A few years ago the US National Public Radio ran a story “about a country that seems to violate the laws of the economic universe.” It had “one of the lowest poverty rates in the world, low unemployment, a steadily growing economy and almost no corruption” although it had high taxes. The country in question was Denmark.
A popular notion is that the Scandinavian countries manage to defy standard economic logic, by prospering despite a high-tax model. Sweden’s former social democratic Prime Minster Göran Persson has compared the country’s economy to a bumblebee: “With its overly heavy body and little wings, supposedly it should not be able to fly – but it does”. In reality however the economic development that has occurred in Nordic nations is anything but mysterious. The nation’s prosperity developed during periods characterised by free market policies, low or moderate taxes and limited state involvement in the economy. Today, the Nordic countries compensate for their high tax rates and large welfare states by having unusually free-market oriented policies in other areas.

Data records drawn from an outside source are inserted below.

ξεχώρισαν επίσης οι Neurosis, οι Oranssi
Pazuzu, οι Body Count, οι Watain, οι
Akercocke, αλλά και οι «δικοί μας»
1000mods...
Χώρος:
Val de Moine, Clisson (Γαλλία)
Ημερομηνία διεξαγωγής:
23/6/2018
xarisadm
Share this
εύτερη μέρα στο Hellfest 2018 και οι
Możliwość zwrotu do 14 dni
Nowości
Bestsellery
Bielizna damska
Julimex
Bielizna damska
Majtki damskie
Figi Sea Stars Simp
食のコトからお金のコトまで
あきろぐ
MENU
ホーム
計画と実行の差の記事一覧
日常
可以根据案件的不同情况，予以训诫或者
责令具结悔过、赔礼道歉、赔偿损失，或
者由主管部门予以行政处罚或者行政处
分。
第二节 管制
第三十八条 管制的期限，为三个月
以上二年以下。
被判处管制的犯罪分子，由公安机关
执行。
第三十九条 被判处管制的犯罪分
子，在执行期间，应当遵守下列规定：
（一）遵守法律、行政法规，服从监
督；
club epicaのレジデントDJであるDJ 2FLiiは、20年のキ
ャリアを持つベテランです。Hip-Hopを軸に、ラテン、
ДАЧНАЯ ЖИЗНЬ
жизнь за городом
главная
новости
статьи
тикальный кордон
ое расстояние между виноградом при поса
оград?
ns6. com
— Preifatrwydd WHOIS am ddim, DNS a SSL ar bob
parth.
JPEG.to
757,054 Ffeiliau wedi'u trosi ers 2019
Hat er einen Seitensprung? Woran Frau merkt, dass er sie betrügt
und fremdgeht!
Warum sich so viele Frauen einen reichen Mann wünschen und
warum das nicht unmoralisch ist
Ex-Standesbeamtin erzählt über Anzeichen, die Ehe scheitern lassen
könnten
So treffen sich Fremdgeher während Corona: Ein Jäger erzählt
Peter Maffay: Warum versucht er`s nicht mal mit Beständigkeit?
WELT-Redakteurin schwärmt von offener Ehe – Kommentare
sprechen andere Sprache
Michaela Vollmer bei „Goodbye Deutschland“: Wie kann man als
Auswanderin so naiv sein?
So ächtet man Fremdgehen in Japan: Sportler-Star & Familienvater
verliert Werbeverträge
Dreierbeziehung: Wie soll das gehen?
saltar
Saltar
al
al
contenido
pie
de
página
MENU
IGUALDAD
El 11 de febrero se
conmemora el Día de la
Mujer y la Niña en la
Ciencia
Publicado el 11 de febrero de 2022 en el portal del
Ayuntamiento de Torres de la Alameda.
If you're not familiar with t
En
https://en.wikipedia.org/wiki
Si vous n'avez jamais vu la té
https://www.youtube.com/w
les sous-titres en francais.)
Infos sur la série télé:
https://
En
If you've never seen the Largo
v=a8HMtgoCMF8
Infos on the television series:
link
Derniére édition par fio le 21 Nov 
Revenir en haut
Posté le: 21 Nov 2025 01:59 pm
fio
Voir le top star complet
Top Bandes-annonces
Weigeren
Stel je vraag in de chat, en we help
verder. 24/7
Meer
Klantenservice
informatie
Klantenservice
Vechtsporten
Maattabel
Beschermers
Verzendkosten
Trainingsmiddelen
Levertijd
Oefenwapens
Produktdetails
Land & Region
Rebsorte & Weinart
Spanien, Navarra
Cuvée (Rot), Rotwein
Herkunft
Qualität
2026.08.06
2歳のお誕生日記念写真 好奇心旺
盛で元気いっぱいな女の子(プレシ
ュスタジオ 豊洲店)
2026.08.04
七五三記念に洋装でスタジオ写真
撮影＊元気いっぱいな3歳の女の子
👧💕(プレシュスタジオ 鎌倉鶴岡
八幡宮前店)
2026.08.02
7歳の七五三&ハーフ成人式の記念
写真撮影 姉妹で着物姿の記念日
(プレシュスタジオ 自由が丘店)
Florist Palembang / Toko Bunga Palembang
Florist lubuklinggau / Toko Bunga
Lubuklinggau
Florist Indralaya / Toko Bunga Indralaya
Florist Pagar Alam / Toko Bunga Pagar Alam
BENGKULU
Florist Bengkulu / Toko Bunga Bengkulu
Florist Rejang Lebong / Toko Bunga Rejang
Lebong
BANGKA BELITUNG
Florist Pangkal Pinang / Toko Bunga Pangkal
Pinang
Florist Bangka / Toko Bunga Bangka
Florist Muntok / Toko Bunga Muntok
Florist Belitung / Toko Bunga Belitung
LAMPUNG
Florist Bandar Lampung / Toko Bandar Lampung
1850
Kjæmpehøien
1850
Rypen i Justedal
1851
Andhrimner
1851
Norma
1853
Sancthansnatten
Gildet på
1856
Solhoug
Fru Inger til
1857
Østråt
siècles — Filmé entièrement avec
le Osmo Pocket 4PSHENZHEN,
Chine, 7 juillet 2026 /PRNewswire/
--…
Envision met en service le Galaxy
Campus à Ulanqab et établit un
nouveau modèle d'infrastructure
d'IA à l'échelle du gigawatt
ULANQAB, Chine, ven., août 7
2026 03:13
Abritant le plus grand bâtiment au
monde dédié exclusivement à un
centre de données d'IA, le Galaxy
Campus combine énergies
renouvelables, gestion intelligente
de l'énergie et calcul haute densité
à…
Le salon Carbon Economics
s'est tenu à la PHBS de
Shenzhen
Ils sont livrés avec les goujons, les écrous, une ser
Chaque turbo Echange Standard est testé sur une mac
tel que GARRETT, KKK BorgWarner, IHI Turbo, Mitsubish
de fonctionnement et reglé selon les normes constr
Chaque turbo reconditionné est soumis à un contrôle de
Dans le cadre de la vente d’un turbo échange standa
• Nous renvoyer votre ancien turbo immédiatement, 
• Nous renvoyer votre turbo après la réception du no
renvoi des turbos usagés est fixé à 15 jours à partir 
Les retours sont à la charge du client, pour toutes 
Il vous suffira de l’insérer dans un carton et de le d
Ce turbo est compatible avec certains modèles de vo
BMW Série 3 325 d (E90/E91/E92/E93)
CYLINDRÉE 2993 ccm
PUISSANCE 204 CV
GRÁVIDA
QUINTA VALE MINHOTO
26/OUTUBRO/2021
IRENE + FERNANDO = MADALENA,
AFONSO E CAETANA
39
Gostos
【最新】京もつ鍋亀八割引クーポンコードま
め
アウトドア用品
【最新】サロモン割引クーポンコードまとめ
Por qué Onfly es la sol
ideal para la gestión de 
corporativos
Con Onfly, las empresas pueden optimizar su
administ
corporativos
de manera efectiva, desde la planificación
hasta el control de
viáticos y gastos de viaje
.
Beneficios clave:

If anything, the Nordic countries are perfect illustrations of the ideas of economist Arthur Laffer. In 1974 Laffer was meeting with Ford administration officials Dick Cheney and Donald Rumsfeld. The economist reportedly sketched a simple curve on a napkin, explaining that higher tax rates do not always lead to increased revenues. At some point, when taxes reach a high enough rate, they become so damaging to the economy that tax incomes actually shrink as taxes go up. The same idea was proposed by 14th century Muslim scholar Ibn Khaldun, who analyzed how dynasties fell as the size of government bloated.
Development of tax rates (percentage of GDP), OECD
1955 | 1965 | 1975 | 1985 | 1995 | 2005 | 2013 | |
Denmark | 23 | 30 | 38 | 45 | 48 | 50 | 49 |
Finland | 27 | 30 | 36 | 39 | 45 | 42 | 44 |
Sweden | 24 | 31 | 39 | 45 | 46 | 47 | 43 |
Norway | 28 | 30 | 39 | 43 | 41 | 43 | 41 |
UK | 30 | 29 | 34 | 36 | 32 | 34 | 33 |
US | 24 | 24 | 25 | 25 | 27 | 26 | 25 |
Today, the Nordic countries embody the idea of Arthur Laffer (and hopefully not also those of Ibn Kahldun). A study published by the European Central Bank for example finds that Sweden is on the tip of the Laffer curve when it comes to average taxes on incomes. This means that increasing taxes further on labour would have such a damaging effect on the economy that revenues would not increase. Tax rates in Denmark and Finland are also shown to be close to this extreme case (Norway is not included in the analysis). For capital taxation, Denmark and Sweden are shown in the same study to be on the wrong side of the Laffer curve. This means that capital taxes in the two countries are so damaging that reducing them would actually lead to more money being levied by the tax authorities.
Several other studies support the idea that Swedish taxes are at, or close to, the tip of the Laffer curve. For instance, economist Åsa Hansson calculates the efficiency loss for each additional Swedish Krona levied and spent by the government. This loss can, according to Hansson, be up to 3 additional Krona if the money is spent on welfare payment which reduce the incentives for work.
To understand why taxes can have such significantly negative effects on the economy, one can consider the situation of a Swedish worker paying the maximum marginal tax rate and consuming his earnings. A payroll tax of 32 per cent is paid on the gross wage. There is then an average municipal tax of 32 per cent and a state tax of 25 per cent. Finally there is an average consumption tax of 21 per cent. A government report has calculated that the total effective marginal tax rate is 73 per cent. The report reaches the conclusion that a lower tax rate could in fact lead to higher public revenues.
A number of Danish studies point in the same direction. The think tank CEPOS in Copenhagen has, for example, calculated the effects of reducing the top marginal tax rate on labour from 56 to 40 per cent. The total effect of increased working hours amongst the affected groups would correspond to adding between 20,000 to 55,000 extra individuals to the labour force.
Rather than being bumblebees that defy traditional economic knowledge, Nordic countries re-inforce the idea that high tax levels are damaging to the economy. The nations teach us that tax rates can in fact become so high that they defy the very idea of income-maximization for the state coffers. Yet again, the experience of the Nordic countries are in line with the normal laws of the economic universe, as proposed by economists such as Arthur Laffer. Perhaps US National Public Radio should run this as their next story?